Outre la professeure Lavoie-Cardinal, qui est par ailleurs titulaire de la Chaire de recherche du Canada en nanoscopie intelligente de la plasticité cellulaire, les autres chercheurs de l’Université Laval associés au projet sont Martin Lévesque et Chantelle Sephton, tous deux professeurs au Département de psychiatrie et de neurosciences, ainsi que Christian Gagné et Audrey Durand, respectivement professeur au Département de génie électrique et de génie informatique et professeure dans deux départements, celui d'informatique et de génie logiciel et celui de génie électrique et de génie informatique.
«J’interviens avec mon expertise en apprentissage automatique et en vision numérique pour aider au développement et au transfert d’approches à la fine pointe des connaissances en intelligence artificielle, indique Christian Gagné. Nous étudions les techniques d’intelligence artificielle utilisées en astrophysique pour les appliquer à la neuroscience, en particulier pour la détection des signes précurseurs de maladies dégénératives.»
Selon lui, cet échange crée un dialogue très riche entre les deux domaines et offre des perspectives nouvelles sur la façon de faire la recherche et d'utiliser l’intelligence artificielle de part et d’autre. «Les discussions avec une équipe si multidisciplinaire, dit-il, mais travaillant sur des problématiques de recherche qui sont sur plusieurs aspects très proches, ouvrent de nouvelles perspectives et pourront certainement contribuer à un transfert d’idées dans le sens neuroscience vers astrophysique et le développement de nouvelles idées résultant de nos échanges.»
Pour sa part, Audrey Durand insiste sur les méthodes d’intelligence artificielle en jeu. «Ces méthodes, souligne-t-elle, reposent sur l’étiquetage des données par des experts, ce qui peut être très coûteux en temps et en argent. Je contribue à ce projet avec mon expertise en apprentissage actif (active learning) et apprentissage semi-supervisé, pour réduire le temps requis par les experts pour annoter les images utilisées dans l’entraînement de méthodes d’intelligence artificielle.»
Quant à Renée Hložek, elle est professeure adjointe au Département d’astronomie et d’astrophysique de l’Université de Toronto. «Lorsque vous observez le ciel au moyen d’un télescope, vous ne voyez qu’une projection des éclats de lumière les plus brillants, a-t-elle expliqué dans une précédente entrevue. De cette façon, l’astrophysique s’apparente à la microscopie parce qu’on vous présente une échelle nanométrique d’une minuscule cellule à la fois.»
De l’infiniment grand à l’infiniment petit
Le développement d’approches techniques pour voir le fond de l’espace, qui s’appliqueraient aux recherches sur l’infiniment petit dans le vivant, suscite beaucoup d’intérêt de la part de collègues de Flavie Lavoie-Cardinal et de Renée Hlozek.
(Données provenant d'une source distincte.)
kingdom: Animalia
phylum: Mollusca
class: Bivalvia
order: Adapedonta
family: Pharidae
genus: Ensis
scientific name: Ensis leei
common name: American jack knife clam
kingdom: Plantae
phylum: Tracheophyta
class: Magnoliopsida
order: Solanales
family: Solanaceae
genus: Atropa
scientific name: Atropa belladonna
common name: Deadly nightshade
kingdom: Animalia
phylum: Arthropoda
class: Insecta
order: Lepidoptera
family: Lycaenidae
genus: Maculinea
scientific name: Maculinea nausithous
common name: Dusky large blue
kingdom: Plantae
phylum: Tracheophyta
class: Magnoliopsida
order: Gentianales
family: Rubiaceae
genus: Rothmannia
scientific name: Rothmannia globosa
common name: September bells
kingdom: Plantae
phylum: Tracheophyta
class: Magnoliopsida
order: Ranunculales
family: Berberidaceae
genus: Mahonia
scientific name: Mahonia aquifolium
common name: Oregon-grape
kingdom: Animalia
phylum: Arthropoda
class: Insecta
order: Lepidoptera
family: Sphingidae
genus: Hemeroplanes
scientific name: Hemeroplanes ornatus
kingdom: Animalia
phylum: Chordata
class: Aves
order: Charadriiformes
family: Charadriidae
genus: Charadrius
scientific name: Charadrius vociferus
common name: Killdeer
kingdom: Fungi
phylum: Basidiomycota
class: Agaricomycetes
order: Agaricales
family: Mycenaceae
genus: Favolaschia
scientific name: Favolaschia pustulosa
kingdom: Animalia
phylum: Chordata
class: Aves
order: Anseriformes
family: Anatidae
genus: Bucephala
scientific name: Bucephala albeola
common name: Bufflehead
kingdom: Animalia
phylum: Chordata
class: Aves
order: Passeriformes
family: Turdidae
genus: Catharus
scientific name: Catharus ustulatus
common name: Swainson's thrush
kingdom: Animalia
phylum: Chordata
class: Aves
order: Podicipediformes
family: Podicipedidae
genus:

Les étudiants associés au projet, qu’ils soient en optique, en biochimie ou en astrophysique, sont, au dire de la professeure Lavoie-Cardinal, emballés. «Ils travaillent extrêmement bien ensemble, soutient-elle. C’est impressionnant.»
Plusieurs résultats préliminaires dignes d’intérêt ont été obtenus de part et d’autre à ce jour. Par exemple, un étudiant de l’équipe de l’Université Laval a été capable d’utiliser des algorithmes de détection d’anomalies, utilisés en astrophysique, pour évaluer la qualité des images prises sur un microscope. Un autre étudiant, en astrophysique à l’Université de Toronto, a réussi à adapter un algorithme de détection d’événement, qu’il utilisait sur des données spatiales, pour détecter l’activité calcique localisée dans des neurones vivants. «Les résultats sont extrêmement prometteurs, affirme Flavie Lavoie-Cardinal. En six mois, ce qui est très rapide, nous avons pu détecter des événements synaptiques et voir un changement d’état des neurones à l’échelle nanométrique.»